First, as I mentioned, I'm not too familiar with the 65816, so feel free to correct any misperceptions I have about its addressing modes or whatever.
BigDumbDinosaur wrote:
cjs wrote:
Hm! So that sounds like yet another reason to move the direct page to cover your I/O addresses when loading data, and then run the load routine in the bank you're loading. That would fix this problem, would it not?
...While accessing an I/O register as a direct page location does eliminate one clock cycle per access—assuming DP points at a page boundary—...
Um, I think two cycles per access in the situation were were talking about, right? I was responding to your earlier comment:
BigDumbDinosaur wrote:
Something to be aware of is reading data from a fixed address with a 65C816, as would be the case with disk I/O, will involve long indirection if the data is going into or coming out of a different bank than the one in which the I/O device is located. Indirection of any kind costs clock cycles because it involves additional internal steps in the MPU. Any 24-bit load or store will incur a one clock cycle penalty for each access.
What I understood you to be saying here is that to load data from the address used for input from your device, say, $C012, you expected one would be using absolute long
LDA $00C012, a 4 byte/5 cycle instruction. (I don't actually see any indirection here, though; the address is being used as given, not loaded from another address.) I proposed replacing that with
LDA $12 with DP set to $C0 (2 bytes/3 cycles).

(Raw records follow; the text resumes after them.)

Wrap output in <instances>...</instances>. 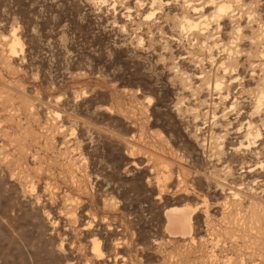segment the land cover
Returning a JSON list of instances; mask_svg holds the SVG:
<instances>
[{"label":"rangeland","instance_id":"obj_1","mask_svg":"<svg viewBox=\"0 0 264 264\" xmlns=\"http://www.w3.org/2000/svg\"><path fill=\"white\" fill-rule=\"evenodd\" d=\"M162 1L0 0V264H264V0Z\"/></svg>","mask_w":264,"mask_h":264},{"label":"bare ground","instance_id":"obj_2","mask_svg":"<svg viewBox=\"0 0 264 264\" xmlns=\"http://www.w3.org/2000/svg\"><path fill=\"white\" fill-rule=\"evenodd\" d=\"M161 2H163V1L162 0H152V10L146 15V19L151 18L155 14V7H157L155 5L157 3H160V5H161ZM187 3H188L187 6L189 8H192L194 11L201 12L203 9V6L198 7L196 5H193L188 0H187ZM212 3L215 4V8H216L214 13L212 14L213 18H216V21L217 20L219 21L224 15H226L231 10V7H232V0H222L220 2H216L213 0ZM201 16H202L201 18L204 17L205 19L197 21V20H194L192 18H189V16L184 17L183 22H182L183 23L182 27L183 28L196 29L197 30V36H200L201 34L205 35V31H203V30L205 28L207 29L206 26H208L207 22H209V17H205V14L201 15ZM11 41H12V44H11L12 50L17 51L16 46L18 45L19 41H18V38L16 37L15 34H14ZM15 54H16V52H15ZM232 63L227 64L226 62H223L221 64V66L224 68L225 72H227L228 66H232V67L234 66L235 67V64L234 63L232 64ZM223 82H224L223 80L218 79L216 81V84H215V88L218 89L220 92H222V90L224 88ZM229 95H230V92H229V88H228L227 95L224 96L223 98L227 99L229 97ZM221 97H222V95H221ZM263 99H264V94H262L261 96H258L257 108L261 107L263 105ZM251 117H255V113L251 114ZM214 118L215 119L217 118L216 113H214ZM246 124H247V127H245L242 124V126L240 128H238L237 130H238V133H244L245 132L243 137L245 138V141L247 143H245V141H241V143L235 147V151H241L242 149H249V148L253 147L257 138H259L262 135L261 130L258 129L257 126H255V124L252 122V119L250 121L248 120ZM229 125H231V124L229 123ZM243 128H245V131H242ZM223 137L224 136H218L217 139H220ZM219 144H221V143H218V146H220V148H221V145H219ZM166 214H167L166 217H168V229H169L170 233H172V235L173 234L174 235L180 234V235L185 236V235L191 234V232H192V219H193L192 214L193 213L191 212V210L189 208H172V209H169L166 212ZM94 250L96 251V253L98 255L101 254L99 242L95 243Z\"/></svg>","mask_w":264,"mask_h":264}]
</instances>
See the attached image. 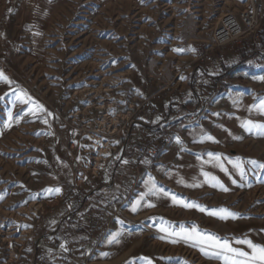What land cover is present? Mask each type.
Instances as JSON below:
<instances>
[{"label":"rangeland","instance_id":"1","mask_svg":"<svg viewBox=\"0 0 264 264\" xmlns=\"http://www.w3.org/2000/svg\"><path fill=\"white\" fill-rule=\"evenodd\" d=\"M245 2L0 0V72L12 81L0 80V264H33L36 246L50 244L54 233L66 239L76 217L78 222L86 217L94 228L77 223L89 231L80 240L70 236L77 250L72 264H222L190 243H171L175 237L160 232L162 225L169 231L195 225L220 237L264 244V170L245 164L247 180H241L227 163L229 158L264 163V136L241 127L248 119L264 123V114L250 110L264 99V48L258 41L252 60L238 67L242 43L214 49L213 38L218 21L241 12ZM217 69L226 77L216 96L233 97L225 121L215 122L225 134L224 150L217 147L208 155L189 150L182 167L155 183L187 202L227 208L241 218L221 220L175 204L163 193L145 197L135 212L124 214L123 204L136 197L137 171L122 183L128 197L106 213L109 229L91 203L80 216L73 194L92 200L119 149L139 148L148 137L147 131L133 133L149 116L143 101H187L189 83ZM23 93L46 112L23 104ZM29 107L36 115L19 119ZM209 154L224 158L227 174L213 166ZM203 172L229 191L205 183ZM98 226L104 229L99 237ZM109 232L117 239L101 252Z\"/></svg>","mask_w":264,"mask_h":264},{"label":"crops","instance_id":"2","mask_svg":"<svg viewBox=\"0 0 264 264\" xmlns=\"http://www.w3.org/2000/svg\"><path fill=\"white\" fill-rule=\"evenodd\" d=\"M232 98H229V96L227 98L226 96H215L205 109H199V111L194 110L193 112L183 108L180 97L176 104L174 103V99H153L152 103L157 109V114L152 115L147 111L149 116L143 117L142 121L137 124L133 131L134 134L135 132H138L139 135H141L144 131H147L150 135L160 125L178 120H184L192 124L185 127L177 137L178 139L173 143L169 144L164 149L157 150L154 154L152 153L143 156L139 152L140 147L132 149V147L126 146L119 149L117 157L106 170L103 180L97 185V192L92 195V200L90 199L88 202L93 205L97 216L101 217L100 220L105 229H109L104 222V220L107 219L106 213L108 214L115 211V208L112 207L111 204L124 200V197H128L126 185H123L122 183L128 178L130 172L137 171L138 187L137 193L135 194L136 197L133 196L132 198H128L123 204V206L125 205L123 210L124 214H128L129 211L137 205L136 201L147 191L146 184L149 182V177L157 182L160 181L161 178L178 170V168L182 167V163L186 159V156H188L189 150H193L195 153H205L207 155L210 151L215 152L217 147H220L221 151L224 150V145H226L224 140L225 134L222 132L223 130L220 129L221 126L215 125V122L220 124V122L222 123L225 121L224 117L226 116V113L224 112H227V108L230 107L229 100ZM158 100L160 101V105L157 104ZM175 110H177V112H175ZM206 134L214 137L217 142L203 140V137ZM145 141L146 137L140 145L142 146ZM124 161H127V163H124ZM83 212H86V209H84ZM81 213L82 212H80V216L82 215ZM78 220L79 219L76 217L77 223L80 222L82 224L83 222H86V225L91 227L90 221L86 217H82L79 222ZM71 228H73V226ZM69 231L70 229L67 230V233ZM67 233L65 234L67 235ZM109 234L110 232L106 234L105 239H103V242L100 244L101 246H99L101 252H104V250L111 246L113 235H111L112 232L110 235ZM79 236L81 235L74 234L72 237H76L75 239L80 240L78 239ZM59 239V234L56 235L54 233L52 237L48 238L50 244L43 242V245L39 244L38 247L36 246L37 252L35 253V257H37L40 248L45 245L56 243ZM72 243L75 244V242ZM70 244V240L66 237V242L63 246L66 247ZM97 255V258L101 256V254ZM28 260L29 259L27 258L24 262L26 263Z\"/></svg>","mask_w":264,"mask_h":264},{"label":"snow or ice","instance_id":"3","mask_svg":"<svg viewBox=\"0 0 264 264\" xmlns=\"http://www.w3.org/2000/svg\"><path fill=\"white\" fill-rule=\"evenodd\" d=\"M174 51L179 53L182 52L183 49H174ZM260 79L264 80V77H260ZM0 80L7 82L9 85H11L12 83V81L8 80V77L5 76L3 72H0ZM22 95L23 97H26V99H22L23 104H29L31 102L32 104H35V108L38 109L40 112H46V109H44L43 105L32 101V98L28 96L27 93H23ZM0 99H3V97H0ZM16 99L21 100V95L18 94ZM237 102L238 100L234 101V103ZM250 110H255L260 114H264V99H261L258 104L252 105ZM29 112L33 116L36 115V111H34L33 108L29 107L24 110L18 118L22 119L23 115ZM47 115L51 116L52 113L47 112ZM9 119H12L11 113H9ZM43 122L47 123L48 121L45 119ZM241 127H243L245 131H247L249 134L264 136V123H256L253 120L248 119L241 122ZM203 140L217 142L215 141L214 137L207 134L203 137ZM209 155L212 157V160L210 162L213 163V166L220 168L221 171L227 174L228 169L227 167H225L224 158L219 155ZM124 163H127V161H124ZM227 163L232 165V168L239 174L241 180H247L245 164L251 165L253 169L264 170V163L259 162L255 159H249L247 161H244L239 158H237L236 160H232L229 158L227 159ZM202 175L205 178L204 182L208 183L211 187H218L224 192L229 191V189L225 187L216 176L211 175L208 172H203ZM232 183L235 184L236 181L233 180ZM146 188L147 191L144 193V195H142L141 198L136 201L137 205H140L141 201H144L145 197L147 196H159L161 193H163L165 196L170 197V199L175 204H180L185 208H197L199 211L205 212L206 214L221 220L241 218L239 214L234 213L227 208L207 209L204 206H201L195 202H187L186 200L178 197L175 194L166 192L162 187H158L153 178L151 177H149V182L146 184ZM48 191L53 190L49 189ZM54 191L58 193L60 192V189L57 188ZM0 199H3V197L0 196ZM147 206L153 207L154 205L148 203ZM136 210L137 209L133 207L132 211L135 212ZM159 231L165 233L168 237H175L174 239L170 240L171 243H177L181 240L185 243H190L191 246L197 247L205 256L219 260L222 262V264H264V244L255 243L253 242V240L247 237H233L231 239L226 237H220L219 235H216L214 233L202 231L195 225H193L191 228H185L181 226L179 231H169L168 227L162 225ZM117 235L118 234L112 236L113 241H116ZM160 238L164 239L165 237L162 236ZM234 245H239L243 247H237ZM148 264H151L150 260L148 261Z\"/></svg>","mask_w":264,"mask_h":264},{"label":"built area","instance_id":"4","mask_svg":"<svg viewBox=\"0 0 264 264\" xmlns=\"http://www.w3.org/2000/svg\"><path fill=\"white\" fill-rule=\"evenodd\" d=\"M263 22L264 0H246L241 12L238 14L229 13L222 18L214 32V49H224L235 43H249L257 46V35ZM142 109H146L152 115L157 114V109L150 99L143 101ZM129 121L130 127L133 119H129ZM191 124L184 120H178L160 125L146 138L145 143L139 148V152L146 156L166 148L177 139L185 127ZM65 242L66 239L60 238L56 243L40 248L33 264H72L77 258V250L73 247L74 243L64 247Z\"/></svg>","mask_w":264,"mask_h":264},{"label":"trees","instance_id":"5","mask_svg":"<svg viewBox=\"0 0 264 264\" xmlns=\"http://www.w3.org/2000/svg\"><path fill=\"white\" fill-rule=\"evenodd\" d=\"M258 41L259 45L264 48V22L258 31ZM258 47L253 46L249 43H245L241 45L242 53H239L241 56V61L239 63V66H244V63L252 60V54L254 50H256ZM207 60V59H206ZM226 77V73L223 72V70H216L214 73H207L202 78H197L195 81L189 83L188 90L191 93V97L187 101H182V106L188 110V111H194L198 107H203L206 105L209 101H211L216 95L221 93L224 90V80ZM76 200V206L77 210L82 212L84 209L88 206V201L82 197L79 193H74L72 196ZM126 197H124V200ZM124 200L118 201L117 203L121 205ZM93 224H91L92 226ZM98 225L95 223V226ZM94 226V225H93ZM94 228V227H93ZM96 234H98V237L103 233L104 229L103 227H97ZM89 231L87 227L80 226L78 224H75L73 228L70 229L69 233L67 234V239L72 237L74 234H81L83 232ZM57 238V237H56ZM58 239V238H57ZM71 243L74 241H70Z\"/></svg>","mask_w":264,"mask_h":264},{"label":"bare ground","instance_id":"6","mask_svg":"<svg viewBox=\"0 0 264 264\" xmlns=\"http://www.w3.org/2000/svg\"><path fill=\"white\" fill-rule=\"evenodd\" d=\"M219 22H220V21H218V26H219V24H220Z\"/></svg>","mask_w":264,"mask_h":264}]
</instances>
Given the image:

I'm not seeing any issue with the target location of the data transfer, so long as you're willing to limit single transfers to 64K or less: just load an index register with $10000 - length, set the operand of your STA instruction to destaddr - $10000 - length, and loop until the index hits 0. Yes, this requires self-modifying code, but it's pretty innocuous as far as self-modifying code goes. Also, it means you need not worry about the DBR if you don't want to; STA seems to be the same number of cycles for for absolute and long indexed X, according to the WDC book.
That said, when I look at the actual old and new code itself:
Code:
.loop LDA $00C012 ; 5 cycles
STA (zp),Y ; 6 cycles
INY ; 2 cycles
BNE .loop ; 3 cycles
; total: 16 cycles
.loop LDA $12 ; 3 cycles
STA $xxxxxxx,X ; 5 cycles
INX ; 2 cycles
BNE .loop ; 3 cycles
; total: 13 cycles: 20% speedup
It's only about a 20% speedup on the bulk data transfers themselves, which may or may not be worth it, depending on how much other overhead you've got, whether you're doing multi-block transfers, and so on.
Quote:
I went through this exercise when I was designing the SCSI and multi-channel UART drivers for my POC V1 units.... Pointing DP at hardware not only proved to be of no value in performance, it resulted in a a lot of hoop-jumping in order to get at things such as indices and pointers that were needed by the driver.
If the driver needed a bunch of indices and pointers, yeah, you'd want the zero page pointing at those. I was talking about the above just for the transfer itself. And I suppose I had a bit of 6809 on the brain, where you have a few more registers and addressing modes for helping to handle this kind of thing. (E.g., you could push a list of transfer descriptors containing block numbers and other information on the user stack, easily index into individual descriptors relative to the user stack pointer for getting the information about each transfer, and pop them off as you work through your transfer list.)